Please join us for a crash course in baraminology, the research into the Biblical kinds. Our speaker, Dr. Roger W. Sanders serves as Assistant Director of the Center for Origins Research at Bryan College, Dayton, Tennessee (web),. Raised in a fundamentalist church where he learned the gap theory, he became a theistic evolutionist in college. After obtaining a Ph.D. from the University of Texas at Austin in 1979, he worked as a plant taxonomist at well-known conventional research and educational institutions. About 12 years ago, feeling increasing compartmentalization of his life, he investigated the claims of young-earth creationism and was led to accept a literal interpretation of Genesis.
Having made the shift to young-earth creationism, he was immediately intrigued by the work of the Baraminology Study Group members (now the Creation Biology Society) who were studying the creation counterpart of his past evolutionary research.
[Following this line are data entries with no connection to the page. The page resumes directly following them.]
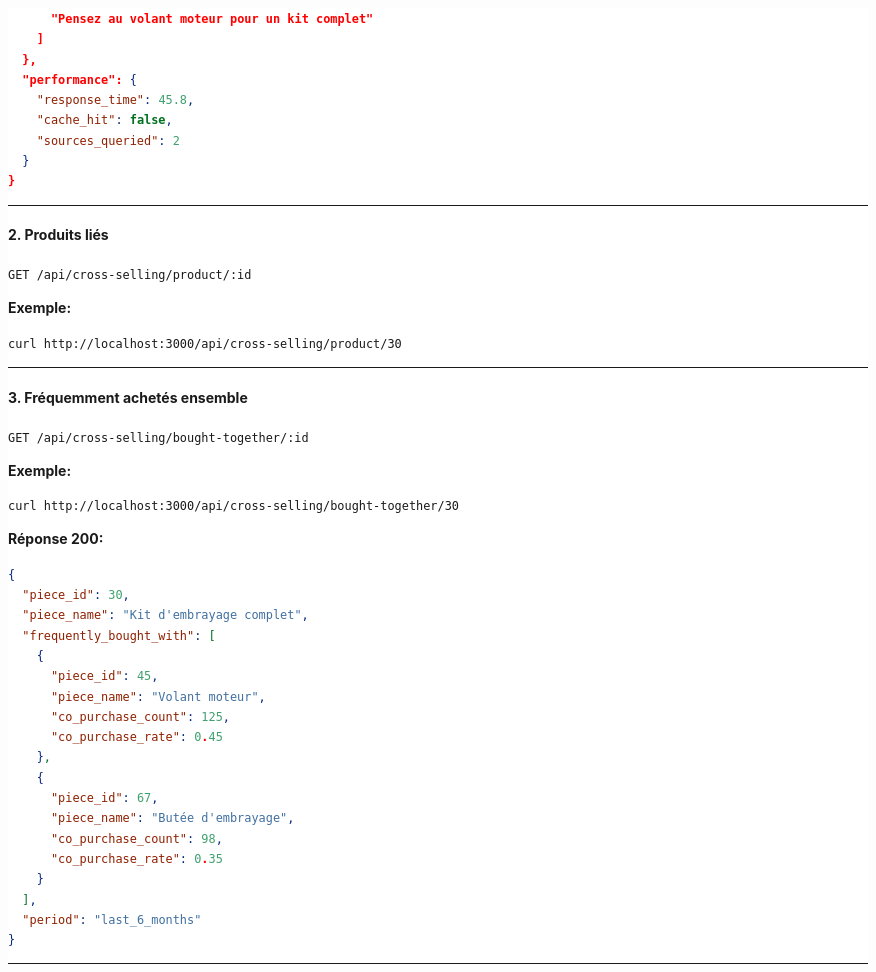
 ```json
      "Pensez au volant moteur pour un kit complet"
    ]
  },
  "performance": {
    "response_time": 45.8,
    "cache_hit": false,
    "sources_queried": 2
  }
}
```

---

#### 2. Produits liés

```http
GET /api/cross-selling/product/:id
```

**Exemple:**
```bash
curl http://localhost:3000/api/cross-selling/product/30
```

---

#### 3. Fréquemment achetés ensemble

```http
GET /api/cross-selling/bought-together/:id
```

**Exemple:**
```bash
curl http://localhost:3000/api/cross-selling/bought-together/30
```

**Réponse 200:**
```json
{
  "piece_id": 30,
  "piece_name": "Kit d'embrayage complet",
  "frequently_bought_with": [
    {
      "piece_id": 45,
      "piece_name": "Volant moteur",
      "co_purchase_count": 125,
      "co_purchase_rate": 0.45
    },
    {
      "piece_id": 67,
      "piece_name": "Butée d'embrayage",
      "co_purchase_count": 98,
      "co_purchase_rate": 0.35
    }
  ],
  "period": "last_6_months"
}
```

---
He became an active member in 2001 and in 2006 was hired by Bryan College to carry on research and publication in baraminology, that is, the study of organisms in relation to their having been created ex nihilo in separate kinds.
Dr. Sanders was the staff botanist on the Institute for Creation Research tour of the Galapagos Islands, whose lectures and plant photography were featured in Bill Browning’s presentation on Galapagos before an RMCF audience a couple years back. His presentation is entitled, “Baraminology: Understanding the diversity of life in light of God’s Word.” Don’t miss this informative program!